In the 1800s most gunmakers were buying barrels and locks and apprentices were doing the grunt work one might be inletting locks another would be sawing out the blank or inletting the barrel in the roughed out stock.
Gunmakers in the 1760s and 1770s were also using imported locks from England and Germany and buying barrel blanks according to the records in the Moravian archives for Bethlehem and Christian's Spring gun shops. See Robert Lienemann's two books on Moravian Gunmaking.
Conversely, Charles E. Hanson, Jr. documented in
The Hawken Rifle: Its Place in History that the Hawken brothers were making some of their own barrels and locks in the 1830s and 1840s.
The question is as appropriate for the early 1800s as it is for the late Colonial period and the answer would be about the same.
I agree that most gunmakers had an apprentice or two and some of the larger shops had one to several journeymen working for them, but if you add up each of their time spent on each part of the gun, you get about the same answer as a single gunmaker doing it all.
I haven't read the article in the latest American Rifleman magazine about the Williamsburg gunsmiths, but I would go with their estimate to completely build a rifle from scratch.
On the other hand, Bob Lienemann had an interest in plain rifles and in his research on the Moravian gunmakers noted that they made rifles for different price points.
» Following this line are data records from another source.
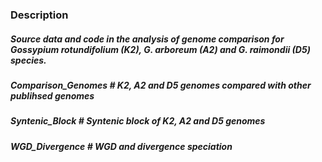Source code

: ### Description

##### Source data and code in the analysis of genome comparison for *Gossypium rotundifolium* (K2), *G. arboreum* (A2) and *G. raimondii* (D5) species.

##### Comparison_Genomes  # K2, A2 and D5 genomes compared with other publihsed genomes

##### Syntenic_Block      # Syntenic block of  K2, A2 and D5 genomes

##### WGD_Divergence      # WGD and divergence speciation  

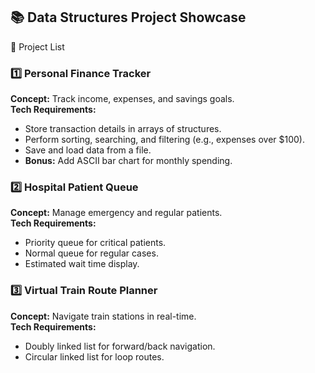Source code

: ## 📚 Data Structures Project Showcase

📂 Project List


### 1️⃣ Personal Finance Tracker
**Concept:** Track income, expenses, and savings goals.  
**Tech Requirements:**
- Store transaction details in arrays of structures.
- Perform sorting, searching, and filtering (e.g., expenses over $100).
- Save and load data from a file.
- **Bonus:** Add ASCII bar chart for monthly spending.

  
### 2️⃣  Hospital Patient Queue
**Concept:** Manage emergency and regular patients.  
**Tech Requirements:**
- Priority queue for critical patients.
- Normal queue for regular cases.
- Estimated wait time display.


### 3️⃣  Virtual Train Route Planner
**Concept:** Navigate train stations in real-time.  
**Tech Requirements:**
- Doubly linked list for forward/back navigation.
- Circular linked list for loop routes.
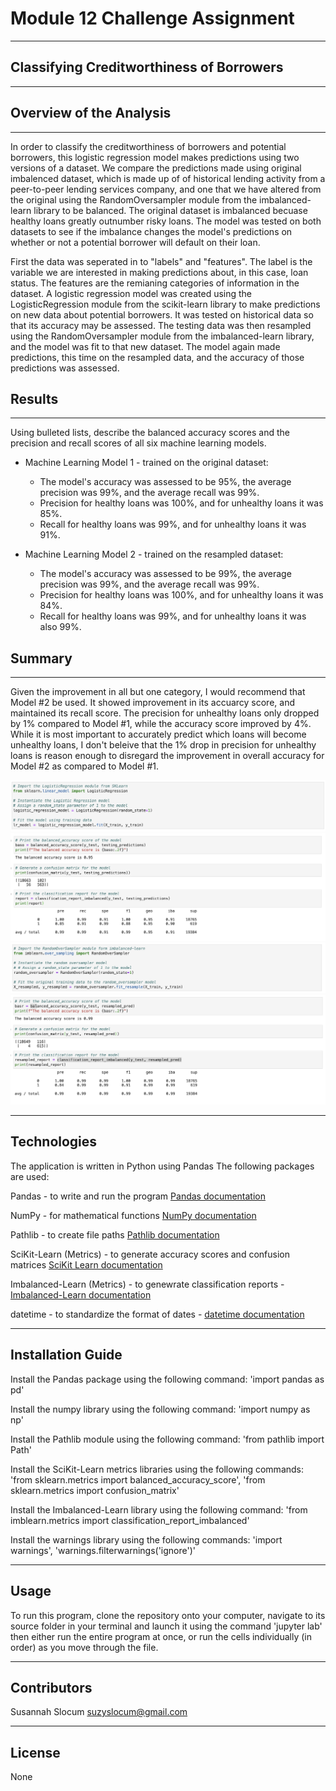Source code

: # Module 12 Challenge Assignment 
---

## Classifying Creditworthiness of Borrowers
---

## Overview of the Analysis
---
  In order to classify the creditworthiness of borrowers and potential borrowers, this logistic regression model makes predictions using two versions of a dataset. We compare the predictions made using original imbalenced dataset, which is made up of of historical lending activity from a peer-to-peer lending services company, and one that we have altered from the original using the RandomOversampler module from the imbalanced-learn library to be balanced. The original dataset is imbalanced becuase healthy loans greatly outnumber risky loans. The model was tested on both datasets to see if the imbalance changes the model's predictions on whether or not a potential borrower will default on their loan. 

  First the data was seperated in to "labels" and "features". The label is the variable we are interested in making predictions about, in this case, loan status. The features are the remianing categories of information in the dataset. A logistic regression model was created using the LogisticRegression module from the scikit-learn library to make predictions on new data about potential borrowers. It was tested on historical data so that its accuracy may be assessed. The testing data was then resampled using the RandomOversampler module from the imbalanced-learn library, and the model was fit to that new dataset. The model again made predictions, this time on the resampled data, and the accuracy of those predictions was assessed. 


## Results
---
Using bulleted lists, describe the balanced accuracy scores and the precision and recall scores of all six machine learning models.

* Machine Learning Model 1 - trained on the original dataset:
  * The model's accuracy was assessed to be 95%, the average precision was 99%, and the average recall was 99%.
  * Precision for healthy loans was 100%, and for unhealthy loans it was 85%.
  * Recall for healthy loans was 99%, and for unhealthy loans it was 91%.
    

* Machine Learning Model 2 - trained on the resampled dataset:
  * The model's accuracy was assessed to be 99%, the average precision was 99%, and the average recall was 99%.
  * Precision for healthy loans was 100%, and for unhealthy loans it was 84%.
  * Recall for healthy loans was 99%, and for unhealthy loans it was also 99%.
    

## Summary
---
Given the improvement in all but one category, I would recommend that Model #2 be used. It showed improvement in its accuarcy score, and maintained its recall score. The precision for unhealthy loans only dropped by 1% compared to Model #1, while the accuracy score improved by 4%. While it is most important to accurately predict which loans will become unhealthy loans, I don't beleive that the 1% drop in precision for unhealthy loans is reason enough to disregard the improvement in overall accuracy for Model #2 as compared to Model #1.


![lr_model](/Images/lr_model.jpg)
![original results](/Images/original_results.jpg)
![oversampler](/Images/oversampler.jpg)
![resampled results](/Images/resampled_results.jpg)


---

## Technologies

The application is written in Python using Pandas
The following packages are used:

Pandas - to write and run the program [Pandas documentation](https://pandas.pydata.org/docs/)

NumPy - for mathematical functions [NumPy documentation](https://numpy.org/doc/)

Pathlib - to create file paths [Pathlib documentation](https://docs.python.org/3/library/pathlib.html)

SciKit-Learn (Metrics) - to generate accuracy scores and confusion matrices [SciKit Learn documentation](https://scikit-learn.org/stable/modules/model_evaluation.html)

Imbalanced-Learn (Metrics) - to genewrate classification reports - [Imbalanced-Learn documentation](https://imbalanced-learn.org/stable/)

datetime - to standardize the format of dates - [datetime documentation](https://docs.python.org/3/library/datetime.html)


---

## Installation Guide

Install the Pandas package using the following command: 'import pandas as pd'

Install the numpy library using the following command: 'import numpy as np'

Install the Pathlib module using the following command: 'from pathlib import Path'

Install the SciKit-Learn metrics libraries using the following commands: 'from sklearn.metrics import balanced_accuracy_score',
'from sklearn.metrics import confusion_matrix'

Install the Imbalanced-Learn library using the following command: 'from imblearn.metrics import classification_report_imbalanced'

Install the warnings library using the following commands: 'import warnings', 'warnings.filterwarnings('ignore')'




--- 

## Usage

To run this program, clone the repository onto your computer, navigate to its source folder in your terminal and launch it using the command 'jupyter lab' then either run the entire program at once, or run the cells individually (in order) as you move through the file.

---

## Contributors
Susannah Slocum 
suzyslocum@gmail.com

---

## License

None
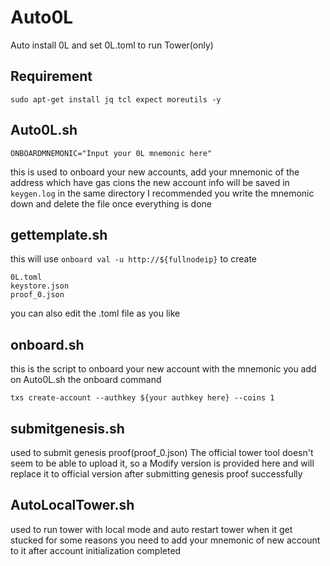 # Auto0L
Auto install 0L and set 0L.toml to run Tower(only)

## Requirement
```
sudo apt-get install jq tcl expect moreutils -y
```

## Auto0L.sh
```
ONBOARDMNEMONIC="Input your 0L mnemonic here"
```
this is used to onboard your new accounts, add your mnemonic of the address which have gas cions
the new account info will be saved in `keygen.log` in the same directory
I recommended you write the mnemonic down and delete the file once everything is done

## gettemplate.sh
this will use `onboard val -u http://${fullnodeip}` to create 
```
0L.toml 
keystore.json
proof_0.json
```
you can also edit the .toml file as you like

## onboard.sh
this is the script to onboard your new account with the mnemonic you add on Auto0L.sh
the onboard command
```
txs create-account --authkey ${your authkey here} --coins 1
```

## submitgenesis.sh
used to submit genesis proof(proof_0.json)
The official tower tool doesn't seem to be able to upload it, so a Modify version is provided here
and will replace it to official version after submitting genesis proof successfully

## AutoLocalTower.sh
used to run tower with local mode and auto restart tower when it get stucked for some reasons
you need to add your mnemonic of new account to it after account initialization completed
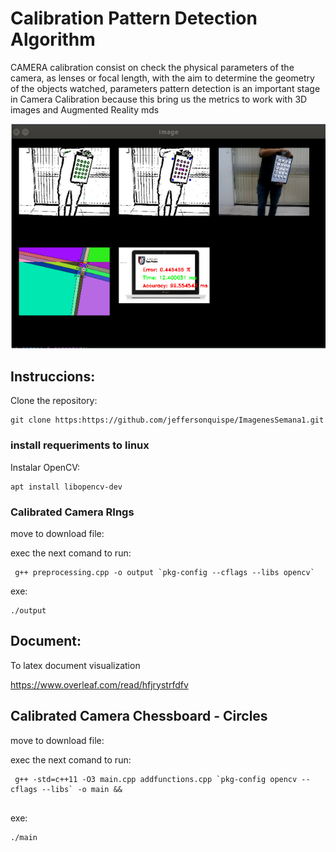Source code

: # Calibration Pattern Detection Algorithm 
CAMERA calibration  consist  on  check  the
physical   parameters   of   the   camera,   as lenses or focal length, with the aim to determine
the geometry of the objects watched, parameters pattern detection is an important stage in Camera Calibration because this bring us the metrics to work with 3D images and Augmented Reality
mds

![Alt text](images/Fig2.png?raw=true "Title")

## Instruccions:

Clone the repository:
```
git clone https:https://github.com/jeffersonquispe/ImagenesSemana1.git
``` 

### install requeriments to linux

Instalar OpenCV:

```
apt install libopencv-dev
```


### Calibrated Camera RIngs
move to download file:

exec the next comand to run:

```
 g++ preprocessing.cpp -o output `pkg-config --cflags --libs opencv`

```

exe:
```
./output
```
## Document:
To latex document visualization

https://www.overleaf.com/read/hfjrystrfdfv


## Calibrated Camera Chessboard -  Circles
move to download file:

exec the next comand to run:

```
 g++ -std=c++11 -O3 main.cpp addfunctions.cpp `pkg-config opencv --cflags --libs` -o main && 


```

exe:
```
./main
```
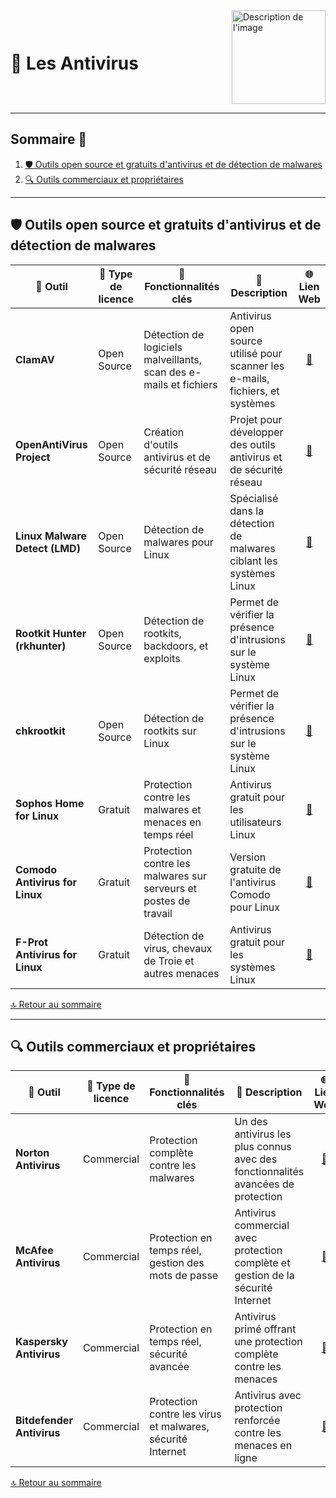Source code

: <div style="display: flex; align-items: center; justify-content: space-between;">
  <h1>🐛 Les Antivirus</h1>
  <img src="img/switchtoopen1.png" alt="Description de l'image" width="150" height="150">
</div>

---

## Sommaire 📖 <a id="sommaire"></a>
1. [🛡️ Outils open source et gratuits d'antivirus et de détection de malwares](#outils-gratuits)
2. [🔍 Outils commerciaux et propriétaires](#outils-commerciaux)

---

## 🛡️ Outils open source et gratuits d'antivirus et de détection de malwares <a id="outils-gratuits"></a>

| 🌟 **Outil** | 🔑 **Type de licence** | 🚀 **Fonctionnalités clés** | 📝 **Description** | 🌐 **Lien Web** |
|---|---|---|---|---|
| **ClamAV** | Open Source | Détection de logiciels malveillants, scan des e-mails et fichiers | Antivirus open source utilisé pour scanner les e-mails, fichiers, et systèmes | <div align="center"><a href="https://www.clamav.net/">🔗</a></div> |
| **OpenAntiVirus Project** | Open Source | Création d'outils antivirus et de sécurité réseau | Projet pour développer des outils antivirus et de sécurité réseau | <div align="center"><a href="http://www.openantivirus.org/">🔗</a></div> |
| **Linux Malware Detect (LMD)** | Open Source | Détection de malwares pour Linux | Spécialisé dans la détection de malwares ciblant les systèmes Linux | <div align="center"><a href="https://www.rfxn.com/projects/linux-malware-detect/">🔗</a></div> |
| **Rootkit Hunter (rkhunter)** | Open Source | Détection de rootkits, backdoors, et exploits | Permet de vérifier la présence d'intrusions sur le système Linux | <div align="center"><a href="http://rkhunter.sourceforge.net/">🔗</a></div> |
| **chkrootkit** | Open Source | Détection de rootkits sur Linux | Permet de vérifier la présence d'intrusions sur le système Linux | <div align="center"><a href="http://www.chkrootkit.org/">🔗</a></div> |
| **Sophos Home for Linux** | Gratuit | Protection contre les malwares et menaces en temps réel | Antivirus gratuit pour les utilisateurs Linux | <div align="center"><a href="https://www.sophos.com/en-us/free-tools/sophos-anti-virus-for-linux">🔗</a></div> |
| **Comodo Antivirus for Linux** | Gratuit | Protection contre les malwares sur serveurs et postes de travail | Version gratuite de l'antivirus Comodo pour Linux | <div align="center"><a href="https://www.comodo.com/home/internet-security/antivirus-for-linux.php">🔗</a></div> |
| **F-Prot Antivirus for Linux** | Gratuit | Détection de virus, chevaux de Troie et autres menaces | Antivirus gratuit pour les systèmes Linux | <div align="center"><a href="https://www.f-prot.com/download/home/">🔗</a></div> |

[🔝 Retour au sommaire](#sommaire)

---

## 🔍 Outils commerciaux et propriétaires <a id="outils-commerciaux"></a>

| 🌟 **Outil** | 🔑 **Type de licence** | 🚀 **Fonctionnalités clés** | 📝 **Description** | 🌐 **Lien Web** |
|---|---|---|---|---|
| **Norton Antivirus** | Commercial | Protection complète contre les malwares | Un des antivirus les plus connus avec des fonctionnalités avancées de protection | <div align="center"><a href="https://fr.norton.com/">🔗</a></div> |
| **McAfee Antivirus** | Commercial | Protection en temps réel, gestion des mots de passe | Antivirus commercial avec protection complète et gestion de la sécurité Internet | <div align="center"><a href="https://www.mcafee.com/fr-fr/index.html">🔗</a></div> |
| **Kaspersky Antivirus** | Commercial | Protection en temps réel, sécurité avancée | Antivirus primé offrant une protection complète contre les menaces | <div align="center"><a href="https://www.kaspersky.fr/">🔗</a></div> |
| **Bitdefender Antivirus** | Commercial | Protection contre les virus et malwares, sécurité Internet | Antivirus avec protection renforcée contre les menaces en ligne | <div align="center"><a href="https://www.bitdefender.fr/">🔗</a></div> |

[🔝 Retour au sommaire](#sommaire)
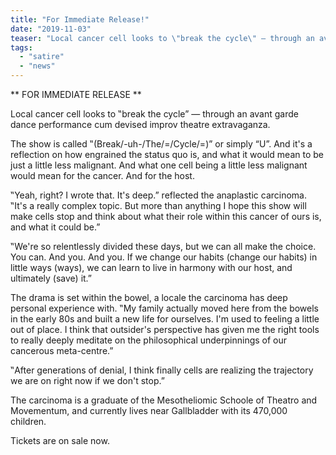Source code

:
 ```yaml
---
title: "For Immediate Release!"
date: "2019-11-03"
teaser: "Local cancer cell looks to \"break the cycle\" — through an avant garde dance performance cum devised improv theatre extravaganza."
tags: 
  - "satire"
  - "news"
---
```


** FOR IMMEDIATE RELEASE **

Local cancer cell looks to ‟break the cycle” — through an avant garde dance performance cum devised improv theatre extravaganza.

The show is called ‟(Break/-uh-/The/=/Cycle/=)” or simply “U”. And it's a reflection on how engrained the status quo is, and what it would mean to be just a little less malignant. And what one cell being a little less malignant would mean for the cancer. And for the host.

‟Yeah, right? I wrote that. It's deep.” reflected the anaplastic carcinoma. ‟It's a really complex topic. But more than anything I hope this show will make cells stop and think about what their role within this cancer of ours is, and what it could be.”

‟We're so relentlessly divided these days, but we can all make the choice. You can. And you. And you. If we change our habits (change our habits) in little ways (ways), we can learn to live in harmony with our host, and ultimately (save) it.”

The drama is set within the bowel, a locale the carcinoma has deep personal experience with. ‟My family actually moved here from the bowels in the early 80s and built a new life for ourselves. I'm used to feeling a little out of place. I think that outsider's perspective has given me the right tools to really deeply meditate on the philosophical underpinnings of our cancerous meta-centre.”

‟After generations of denial, I think finally cells are realizing the trajectory we are on right now if we don't stop.”

The carcinoma is a graduate of the Mesotheliomic Schoole of Theatro and Movementum, and currently lives near Gallbladder with its 470,000 children.

Tickets are on sale now.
He was curious as to how quickly an experience gunstocker like master gunmaker Jack Brooks could stock a plain unadorned rifle. After Jack built one, he commissioned several other noted gunmakers to do something similar. He wrote an article about it that was published in the summer 2017 issue of CLA’s A
merican Tradition magazine titled “3 Day Longrifles” – an example of a rifle built and finished in 3 days.
On another forum, Lienemann summarized Jack Brooks' efforts like this.
RP Lienemann-ALR Forum said:
So in spring 1995 I talked Jack into stocking a plain ca 1780 Lancaster style smooth rifle, where we would document the work and keep track of his time. Day one began with a maple plank, custom lock and barrel, sand cast mounts and brass and iron sheet. First morning the stock was cut to a pattern, breechplug fitted and tang shaped, and the barrel with plug inlet with gouge, chisel and scraper in 4-5 hours. Stock was trimmed, flipped and ramrod groove established, the ramrod hole drilled, barrel lugs installed and barrel pinned in place. Lock panels were established and the lock inlet as a unit without disassembly, lock bolts drilled and tapped, trigger plate made and inlet and the tang bolt installed. End of day one had the lock, stock and barrel together but no trigger - 10 hours work with lunch.
Day two – trigger made, inlet and pinned, layout lines with castoff, buttplate filed up and installed. Trigger guard casting filed up and installed, a sideplate sketched, cut, inlet and lock bolts finished. Ramrod pipes were formed, filed and inlet – forward pipes while stock in square, and entry pipe later when stock was shaped. Sling swivels made and stock shaping began with chisels, plane and rasps from square to final shape. Day two ended with the rifle mostly assembled and stock shaped from lock back – another 10 hour day.
Day three – shaped the forend, made and installed a two piece nosecap and ramrod entry pipe, front and rear sights made and installed. Touchhole was drilled and tapered, and barrel signed with maker’s name and year. Homemade Aquafortis applied and heated, then linseed oil rubbed on. A tapered ramrod of hickory was made with a reversible worm and iron tip pinned at breech end, stained and oiled. About midday on the 3rd day, the rifle was ready for the customer. We spent a bit of time boning the linseed oil into the stock and reviewing the project – photos of the project are included in the American Tradition article. Barrel and lock were left white as usual and the brass mounts burnished. A ca 1780’s Lancaster rifle from a blank and castings in two and a half days.
I'm borrowing a few of Lienemann's photos of the "3 day rifle" that Jack built.
Given an assembled lock, finished barrel, sand cast butt plate and trigger guard, brass sheet, and iron sheet and bar, it took roughly 25 hours to get to a finished rifle.
That leaves 375 hours to make the barrel (forge, file, ream, and rifle), make the lock (forge, file, mill, drill, tap and heat treat), and sand cast the brass hardware if all done by the gunsmith and apprentice like at Williamsburg.